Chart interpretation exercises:
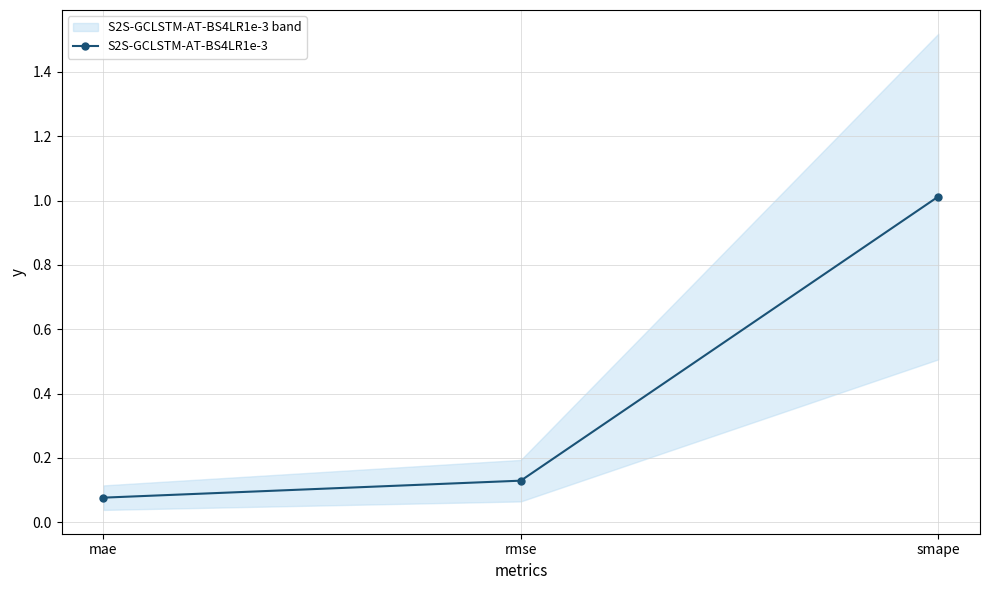

The chart shows a value of 1.0 at smape. True or false?

True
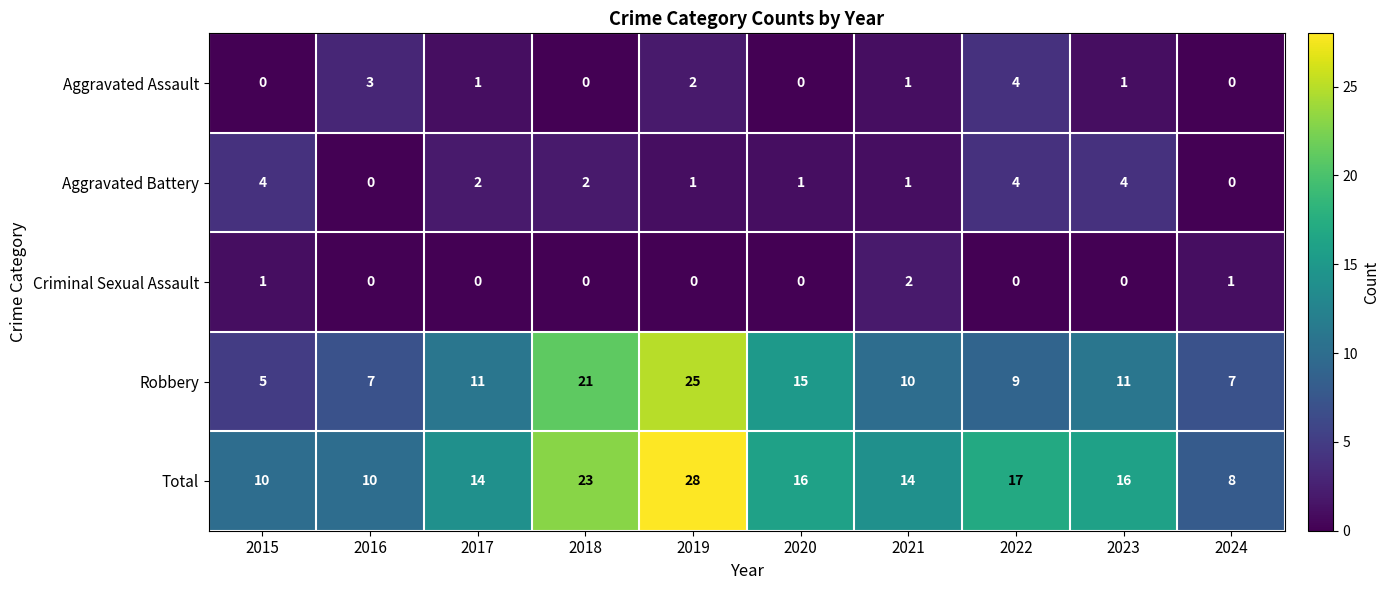

At which label is Total closest to 18?

2022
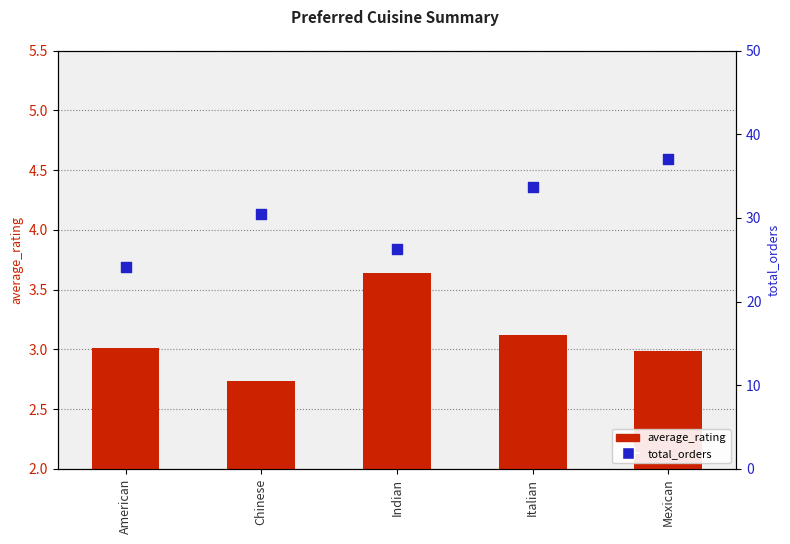

Is the value of total_orders at American greater than the value of average_rating at Indian?

Yes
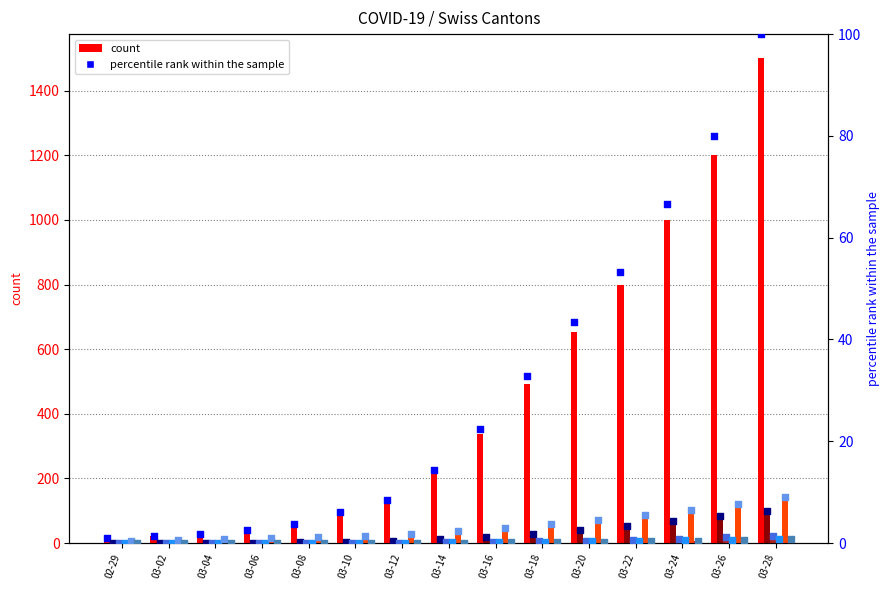

What is the total value across all series at 2020-03-12?

159.5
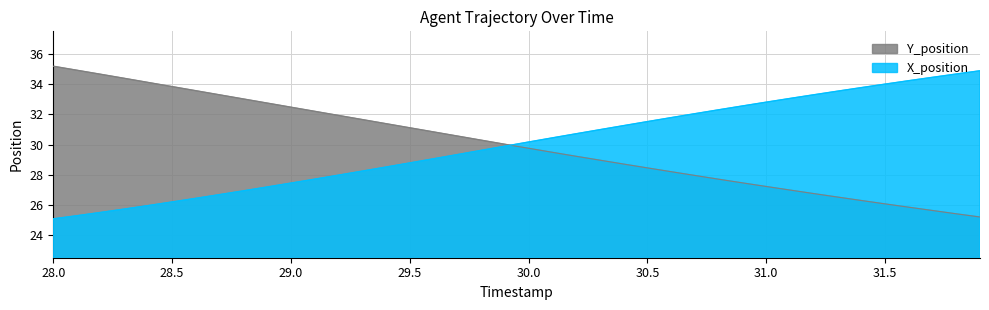

Where does the Y_position series first go above 30?

28.0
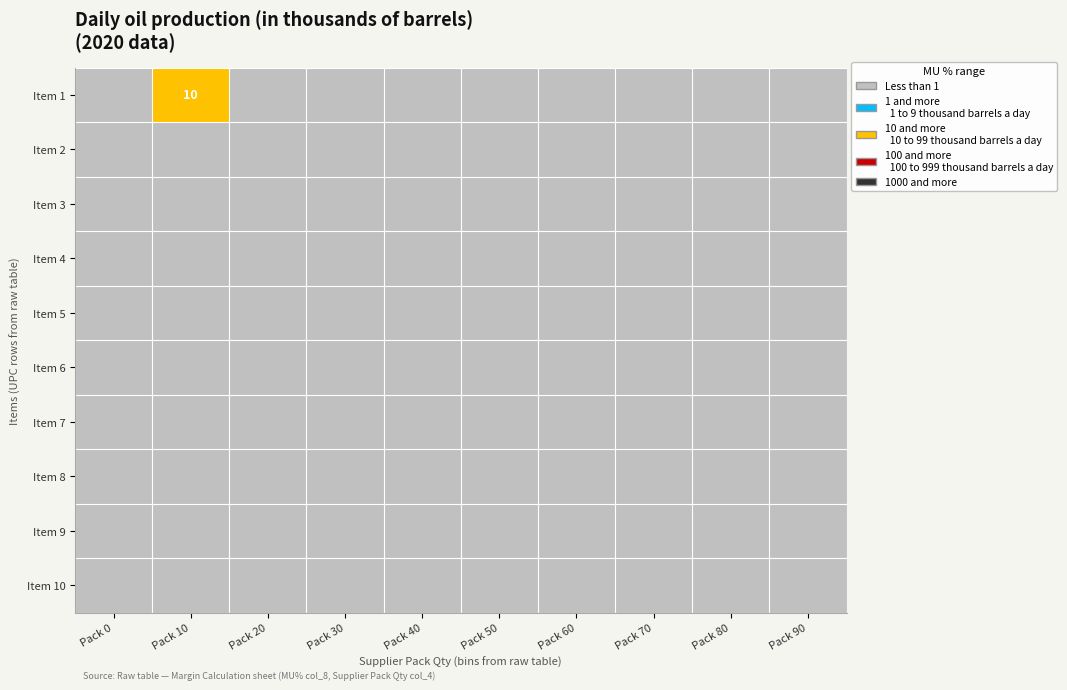

The Item 4 series shows 0 at Pack 90. True or false?

True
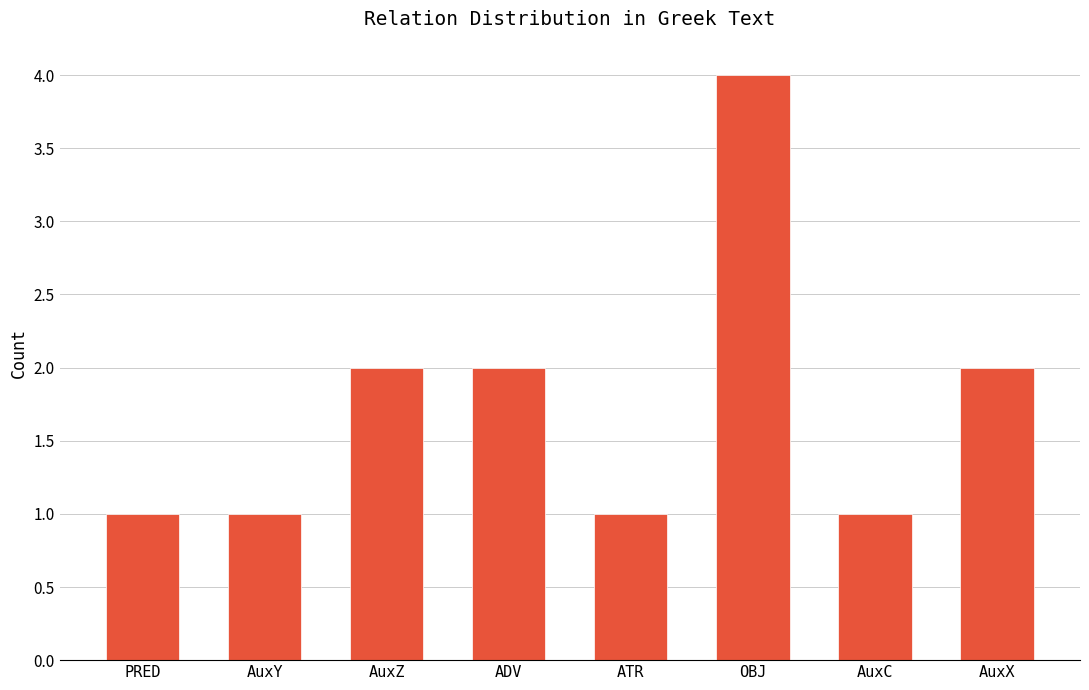

How many data points are less than 2?

4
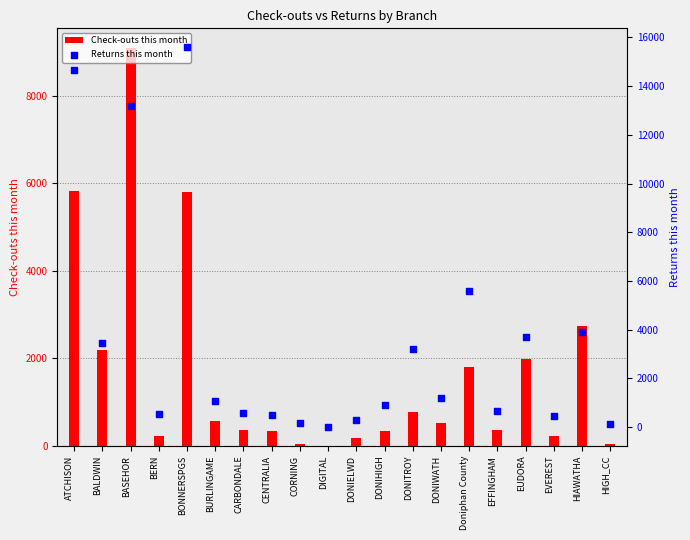

Is the value of Returns this month at DONITROY greater than the value of Check-outs this month at BERN?

Yes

** WHAT YOU HAVE TO DO **
Copy all of the data above word for word, leaving out the pictures.

** YOUR SOLUTION **
The chart shows a value of 1.0 at smape. True or false?

True

At which label is Total closest to 18?

2022

Is the value of total_orders at American greater than the value of average_rating at Indian?

Yes

What is the total value across all series at 2020-03-12?

159.5

Where does the Y_position series first go above 30?

28.0

The Item 4 series shows 0 at Pack 90. True or false?

True

How many data points are less than 2?

4

Is the value of Returns this month at DONITROY greater than the value of Check-outs this month at BERN?

Yes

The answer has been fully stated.